On 4/28/09, Dendreon (NASDAQ: DNDN) announced that its experimental cancer vaccine Provenge extended the life of patients with advanced prostate cancer by a median of 4.1 months, which is one month longer than the only other treatment option, Taxotere. On 9/24/09, DNDN announced plans to file an amendment to its existing BLA seeking FDA approval in mid-November for Provenge with a possible decision by the Agency likely to occur around mid-2010. The Company will have the manufacturing capacity to generate possible sales of $60-125 million during 2H10 until full capacity is achieved in late 2011.

On 9/24/09, Chelsea Therapeutics (NASDAQ: CHTP) announced top-line results from Study 302, the first of its two Phase 3 trials of Droxidopa for the treatment of symptomatic neurogenic orthostatic hypotension (NOH). While Study 302 demonstrated that Droxidopa showed a strong symptomatic benefit during the open-label dose titration and run-in phase of the trial, a preliminary review of the data indicates it did not demonstrate a statistically significant improvement relative to placebo, as measured by the mean score of Item 1 (dizziness or light-headedness) of the Orthostatic Hypotension Symptom Assessment (OHSA) during the double-blind phase of trial, the study's primary endpoint. Droxidopa was safe and well tolerated, with no significant related adverse events reported.
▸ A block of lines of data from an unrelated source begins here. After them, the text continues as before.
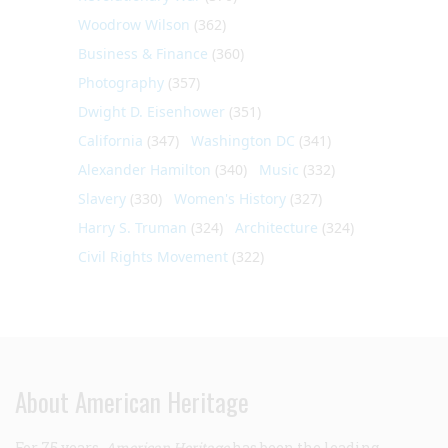
Woodrow Wilson
(362)
Business & Finance
(360)
Photography
(357)
Dwight D. Eisenhower
(351)
California
(347)
Washington DC
(341)
Alexander Hamilton
(340)
Music
(332)
Slavery
(330)
Women's History
(327)
Harry S. Truman
(324)
Architecture
(324)
Civil Rights Movement
(322)
About American Heritage
For 75 years,
American Heritage
has been the leading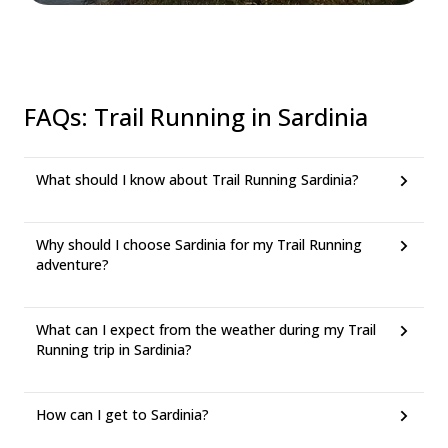
FAQs
:
Trail Running in Sardinia
What should I know about Trail Running Sardinia?
Why should I choose Sardinia for my Trail Running
adventure?
What can I expect from the weather during my Trail
Running trip in Sardinia?
How can I get to Sardinia?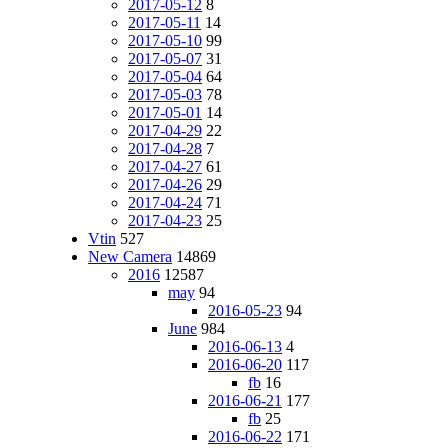
2017-05-12
8
2017-05-11
14
2017-05-10
99
2017-05-07
31
2017-05-04
64
2017-05-03
78
2017-05-01
14
2017-04-29
22
2017-04-28
7
2017-04-27
61
2017-04-26
29
2017-04-24
71
2017-04-23
25
Vtin
527
New Camera
14869
2016
12587
may
94
2016-05-23
94
June
984
2016-06-13
4
2016-06-20
117
fb
16
2016-06-21
177
fb
25
2016-06-22
171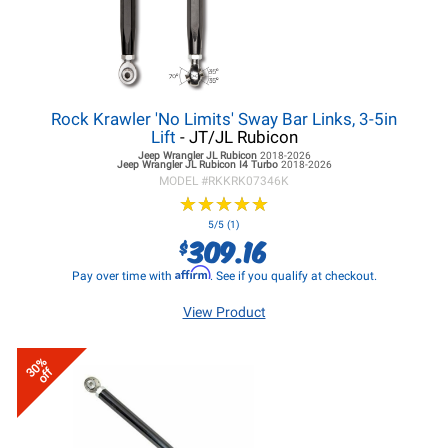
Rock Krawler 'No Limits' Sway Bar Links, 3-5in
Lift
- JT/JL Rubicon
Jeep Wrangler JL
Rubicon
2018-2026
Jeep Wrangler JL
Rubicon I4 Turbo
2018-2026
MODEL #
RKKRK07346K
★
★
★
★
★
★
★
★
★
★
5/5 (1)
309.16
$
Affirm
Pay over time with
. See if you qualify at checkout.
View Product
30%
off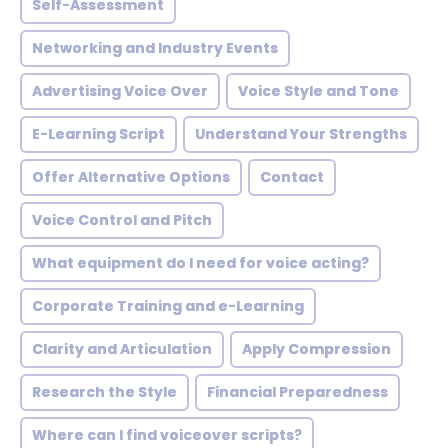
Self-Assessment
Networking and Industry Events
Advertising Voice Over
Voice Style and Tone
E-Learning Script
Understand Your Strengths
Offer Alternative Options
Contact
Voice Control and Pitch
What equipment do I need for voice acting?
Corporate Training and e-Learning
Clarity and Articulation
Apply Compression
Research the Style
Financial Preparedness
Where can I find voiceover scripts?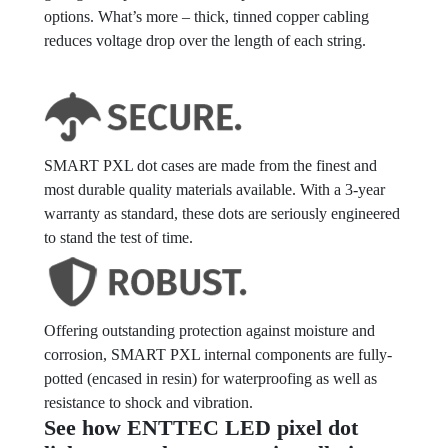
options. What’s more – thick, tinned copper cabling
reduces voltage drop over the length of each string.
SMART PXL dot cases are made from the finest and
most durable quality materials available. With a 3-year
warranty as standard, these dots are seriously engineered
to stand the test of time.
Offering outstanding protection against moisture and
corrosion, SMART PXL internal components are fully-
potted (encased in resin) for waterproofing as well as
resistance to shock and vibration.
See how ENTTEC LED pixel dot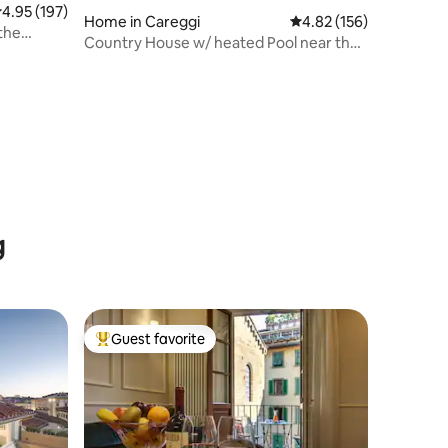
.95 out of 5 average rating, 197 reviews
4.95 (197)
Home in Careggi
4.82 out of 5 average r
4.82 (156)
 the
Country House w/ heated Pool near the
City Centre
g
Guest favorite
Top guest favorite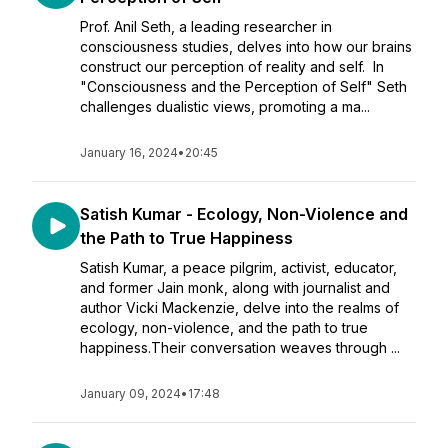
Prof. Anil Seth, a leading researcher in
consciousness studies, delves into how our brains
construct our perception of reality and self. In
"Consciousness and the Perception of Self" Seth
challenges dualistic views, promoting a ma...
January 16, 2024
•
20:45
Satish Kumar - Ecology, Non-Violence and
the Path to True Happiness
Satish Kumar, a peace pilgrim, activist, educator,
and former Jain monk, along with journalist and
author Vicki Mackenzie, delve into the realms of
ecology, non-violence, and the path to true
happiness.Their conversation weaves through ...
January 09, 2024
•
17:48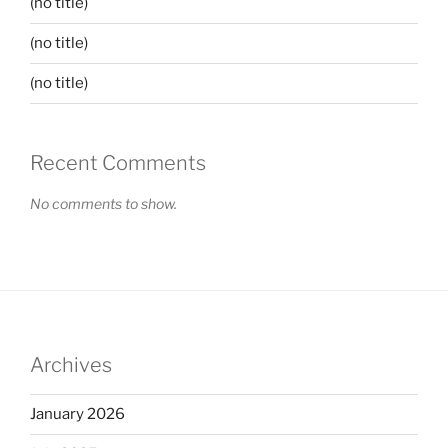
(no title)
(no title)
(no title)
Recent Comments
No comments to show.
Archives
January 2026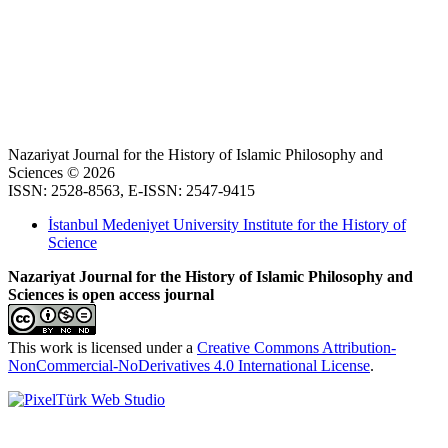
Nazariyat Journal for the History of Islamic Philosophy and
Sciences © 2026
ISSN: 2528-8563, E-ISSN: 2547-9415
İstanbul Medeniyet University Institute for the History of
Science
Nazariyat Journal for the History of Islamic Philosophy and
Sciences is open access journal
This work is licensed under a
Creative Commons Attribution-
NonCommercial-NoDerivatives 4.0 International License
.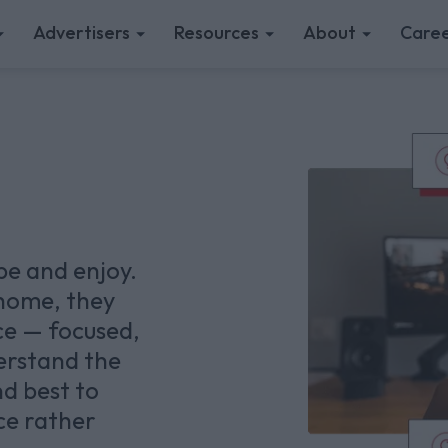
Advertisers
Resources
About
Caree
pe and enjoy.
home, they
ce — focused,
erstand the
nd best to
ce rather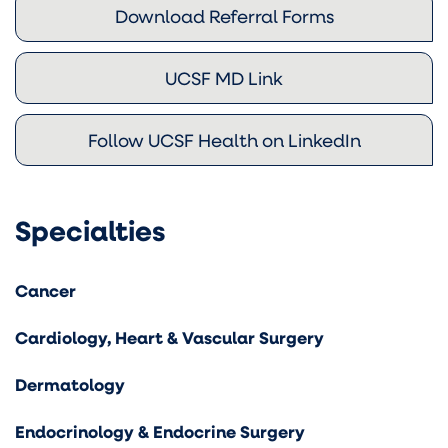
Download Referral Forms
UCSF MD Link
Follow UCSF Health on LinkedIn
Specialties
Cancer
Cardiology, Heart & Vascular Surgery
Dermatology
Endocrinology & Endocrine Surgery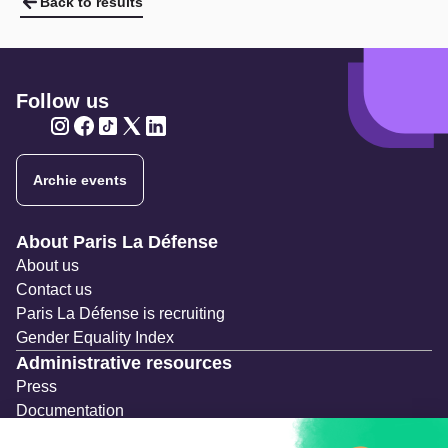
Back to results
Follow us
Twitter
Twitter
Twitter
Twitter
Twitter
Archie events
Navigation secondaire
About Paris La Défense
About us
Contact us
Paris La Défense is recruiting
Gender Equality Index
Administrative resources
Press
Documentation
Public contracts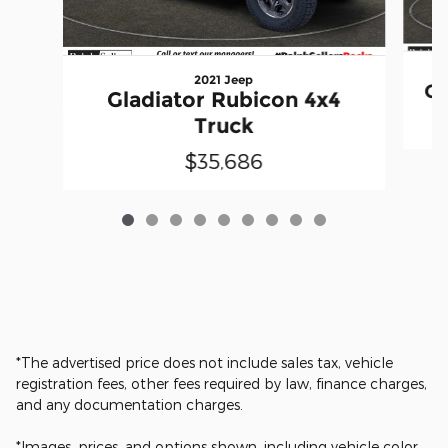
2021 Jeep
Gl
Gladiator Rubicon 4x4
Truck
$35,686
*The advertised price does not include sales tax, vehicle
registration fees, other fees required by law, finance charges,
and any documentation charges.
*Images, prices, and options shown, including vehicle color,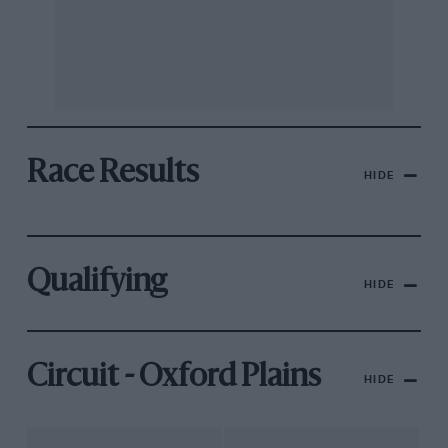
Race Results
HIDE
Qualifying
HIDE
Circuit - Oxford Plains
HIDE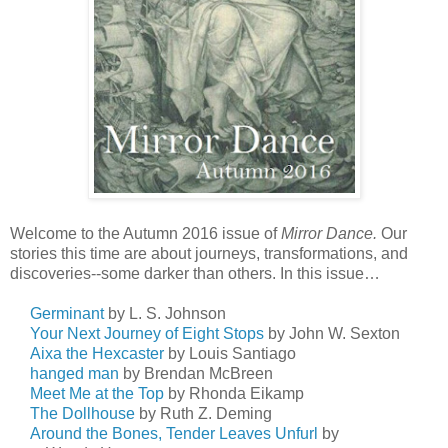
Welcome to the Autumn 2016 issue of
Mirror Dance.
Our
stories this time are about journeys, transformations, and
discoveries--some darker than others. In this issue…
Germinant
by L. S. Johnson
Your Next Journey of Eight Stops
by John W. Sexton
Aixa the Hexcaster
by Louis Santiago
hanged man
by Brendan McBreen
Meet Me at the Top
by Rhonda Eikamp
The Dollhouse
by Ruth Z. Deming
Around the Bones, Tender Leaves Unfurl
by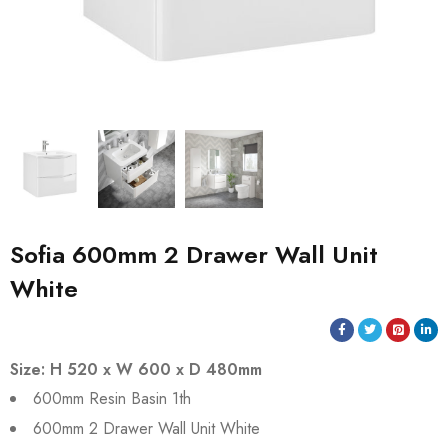
Sofia 600mm 2 Drawer Wall Unit
White
Size: H 520 x W 600 x D 480mm
600mm Resin Basin 1th
600mm 2 Drawer Wall Unit White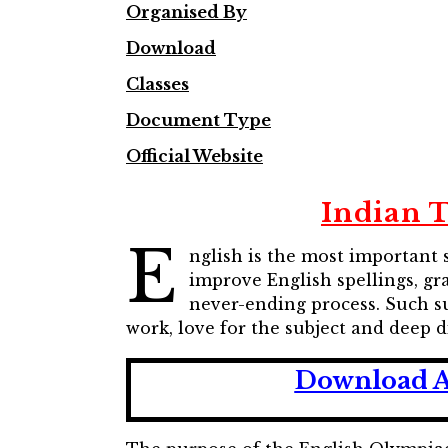
Organised By
Download
Classes
Document Type
Official Website
Indian 
E
nglish is the most important 
improve English spellings, gr
never-ending process. Such s
work, love for the subject and deep 
Download A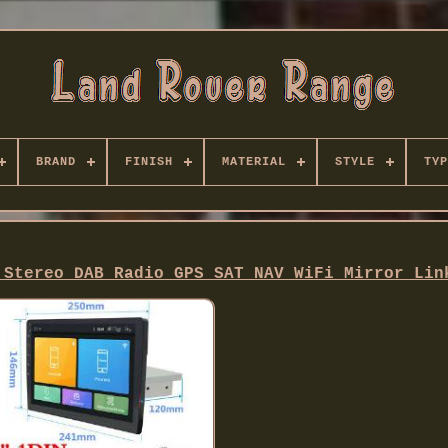
BRAND
FINISH
MATERIAL
STYLE
TYP
 Stereo DAB Radio GPS SAT NAV WiFi Mirror Lin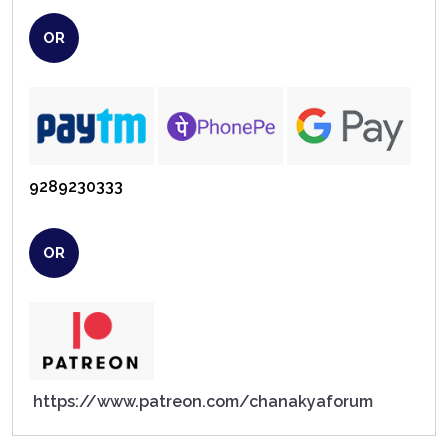
OR
9289230333
OR
https://www.patreon.com/chanakyaforum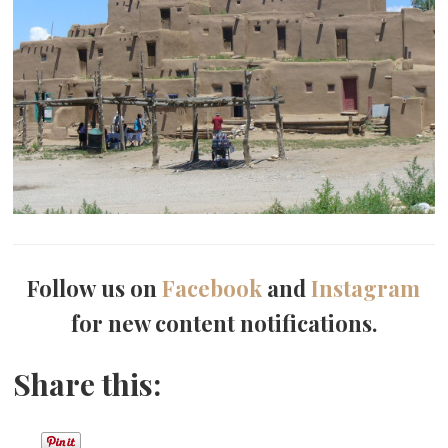
Follow us on
Facebook
and
Instagram
for new content notifications.
Share this: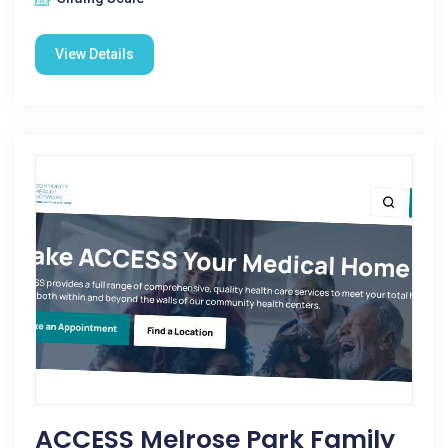
View Details
ACCESS Melrose Park Family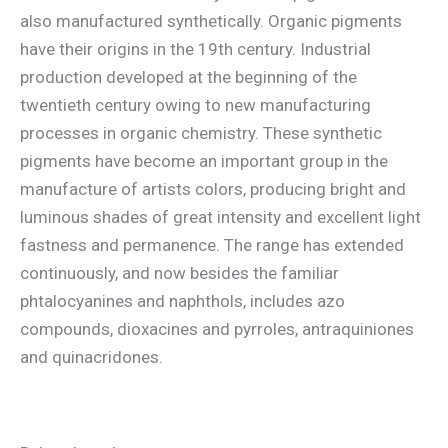
also manufactured synthetically. Organic pigments
have their origins in the 19th century. Industrial
production developed at the beginning of the
twentieth century owing to new manufacturing
processes in organic chemistry. These synthetic
pigments have become an important group in the
manufacture of artists colors, producing bright and
luminous shades of great intensity and excellent light
fastness and permanence. The range has extended
continuously, and now besides the familiar
phtalocyanines and naphthols, includes azo
compounds, dioxacines and pyrroles, antraquiniones
and quinacridones.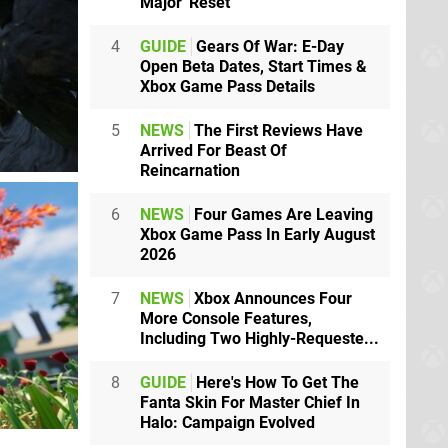
Major 'Reset'
4
GUIDE
Gears Of War: E-Day
Open Beta Dates, Start Times &
Xbox Game Pass Details
5
NEWS
The First Reviews Have
Arrived For Beast Of
Reincarnation
6
NEWS
Four Games Are Leaving
Xbox Game Pass In Early August
2026
7
NEWS
Xbox Announces Four
More Console Features,
Including Two Highly-Requeste...
8
GUIDE
Here's How To Get The
Fanta Skin For Master Chief In
Halo: Campaign Evolved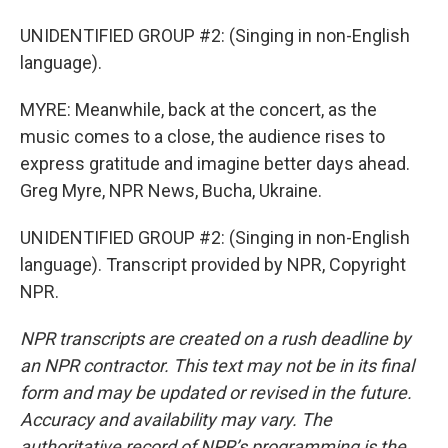
UNIDENTIFIED GROUP #2: (Singing in non-English
language).
MYRE: Meanwhile, back at the concert, as the
music comes to a close, the audience rises to
express gratitude and imagine better days ahead.
Greg Myre, NPR News, Bucha, Ukraine.
UNIDENTIFIED GROUP #2: (Singing in non-English
language). Transcript provided by NPR, Copyright
NPR.
NPR transcripts are created on a rush deadline by
an NPR contractor. This text may not be in its final
form and may be updated or revised in the future.
Accuracy and availability may vary. The
authoritative record of NPR’s programming is the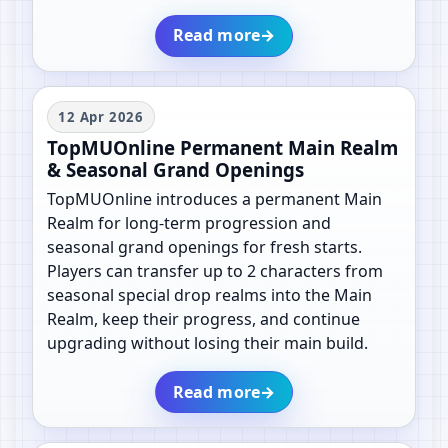
Read more
→
12 Apr 2026
TopMUOnline Permanent Main Realm
& Seasonal Grand Openings
TopMUOnline introduces a permanent Main
Realm for long-term progression and
seasonal grand openings for fresh starts.
Players can transfer up to 2 characters from
seasonal special drop realms into the Main
Realm, keep their progress, and continue
upgrading without losing their main build.
Read more
→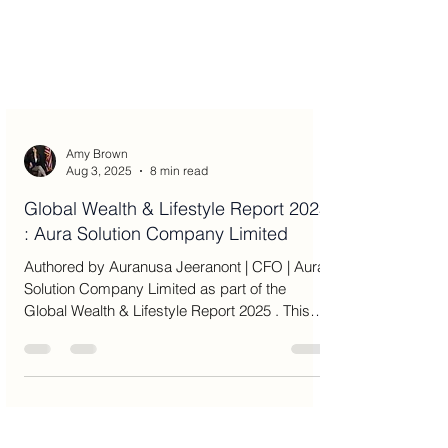
Amy Brown
Aug 3, 2025
8 min read
Global Wealth & Lifestyle Report 2025
: Aura Solution Company Limited
Authored by Auranusa Jeeranont | CFO | Aura
Solution Company Limited as part of the
Global Wealth & Lifestyle Report 2025 . This
article...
Another Phase 3 trial, Study 301, was previously reviewed by the U.S. Food and Drug Administration (FDA) and awarded a Special Protocol Assessment (SPA) in February 2008. In addition to the SPA, the FDA has awarded Chelsea Fast Track designation for its pivotal program in NOH.

On 9/24/09, Cephalon (NASDAQ: CEPH) announced that the FDA granted a priority (six-month) review for its supplemental New Drug Application (sNDA) for NUVIGIL (armodafinil) Tablets (C-IV), which was filed in June of this year.